*** MATERIAL FOR THIS TASK
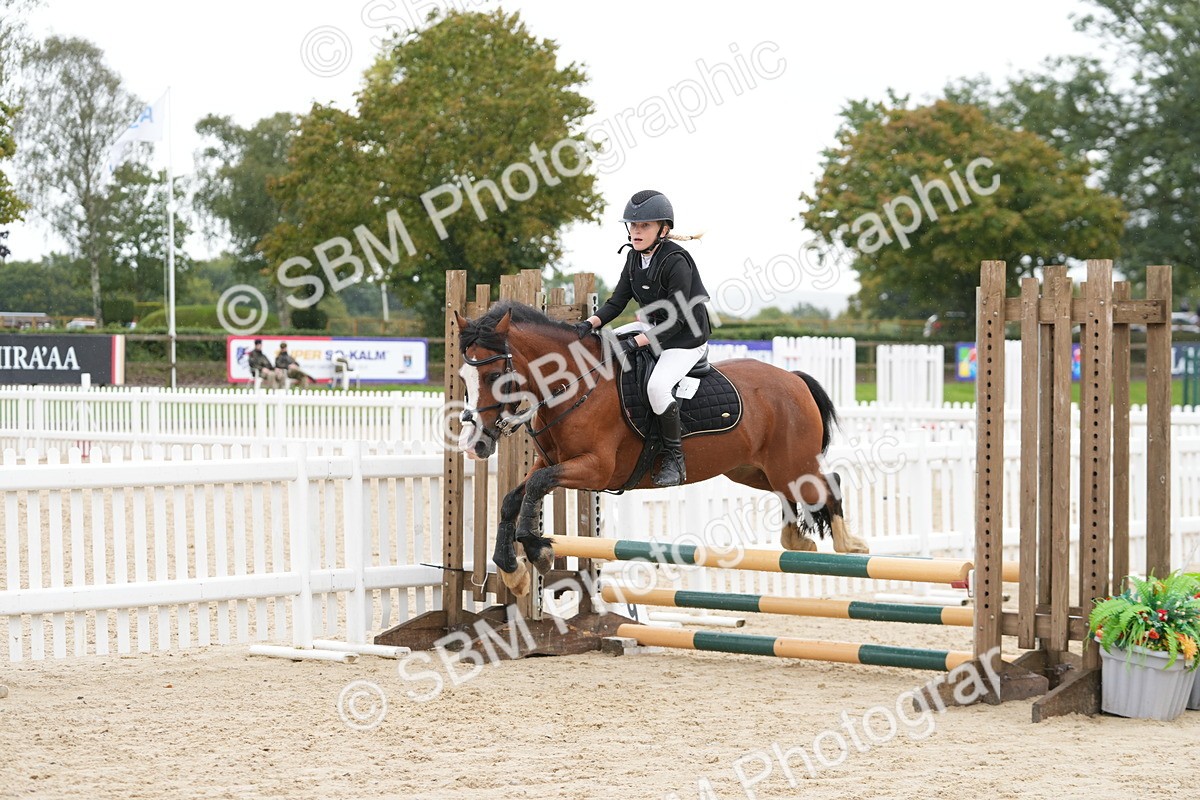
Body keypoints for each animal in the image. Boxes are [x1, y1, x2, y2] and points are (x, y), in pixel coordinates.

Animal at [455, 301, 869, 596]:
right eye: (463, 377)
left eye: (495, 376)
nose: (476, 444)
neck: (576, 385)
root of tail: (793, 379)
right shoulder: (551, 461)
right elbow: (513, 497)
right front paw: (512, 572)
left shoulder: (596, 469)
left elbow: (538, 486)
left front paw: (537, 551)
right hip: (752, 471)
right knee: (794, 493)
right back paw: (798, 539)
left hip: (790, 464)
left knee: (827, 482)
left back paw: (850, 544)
******
- _PROBLEM_: Every line from the one with "left eye: (495, 376)" through the last line of the records above should be returned exactly, please, and no others.

- _OUTPUT FOR THIS TASK_:
left eye: (495, 376)
nose: (476, 444)
neck: (576, 385)
root of tail: (793, 379)
right shoulder: (551, 461)
right elbow: (513, 497)
right front paw: (512, 572)
left shoulder: (596, 469)
left elbow: (538, 486)
left front paw: (537, 551)
right hip: (752, 471)
right knee: (794, 493)
right back paw: (798, 539)
left hip: (790, 464)
left knee: (827, 482)
left back paw: (850, 544)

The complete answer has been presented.